I guess *vaibhavtek* was the first one to *post here* and thank Sunny.....

@Sunny
It is looking really great. I'm installing one more XP installation just for this.....
Anyways after doing all this can it be completely/fully reverted?? Because I don't want to mess up with my current installation........

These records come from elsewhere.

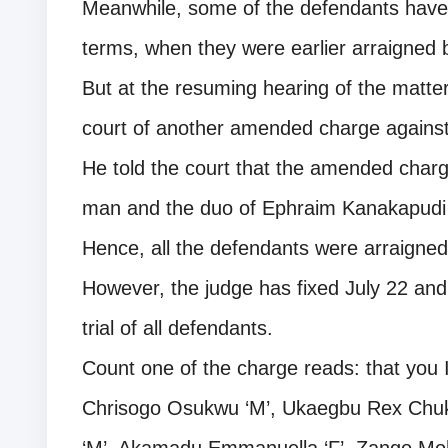
Meanwhile, some of the defendants have 
terms, when they were earlier arraigned b
But at the resuming hearing of the matte
court of another amended charge against
He told the court that the amended charg
man and the duo of Ephraim Kanakapud
Hence, all the defendants were arraign
However, the judge has fixed July 22 an
trial of all defendants.
Count one of the charge reads: that you 
Chrisogo Osukwu ‘M’, Ukaegbu Rex Ch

Offtopic: Use avast instead of AVG. Preferably use NOD32 or Kaspersky


----------



## SunnyChahal (Feb 25, 2008)

gagandeep said:


> I guess *vaibhavtek* was the first one to *post here* and thank Sunny.....
> 
> @Sunny
> It is looking really great. I'm installing one more XP installation just for this.....
> ...


AVG all the way for me.yeah these settings can be reverted


----------



## infra_red_dude (Feb 25, 2008)

If you want complete rollback to the original look then refrain from installing Transformation Packs (Vista tranf. pack/ FlyakiteOSX etc.) Use individual elemets (WB/VS/Iconpackager/tweaker etc.).


----------



## hullap (Feb 25, 2008)

Today i installed ubuntu and after some personalization has become gr8. much better GUI Than THIS.
BTW-1st post on ubuntu


----------



## MetalheadGautham (Feb 26, 2008)

try a software called TrueTransparency


----------



## User Name (Feb 26, 2008)

Do any one know good mac os look *visual style* for XP on deviantart?


----------



## The Conqueror (Feb 28, 2008)

Good tutorial, sunny 
Keep it up


----------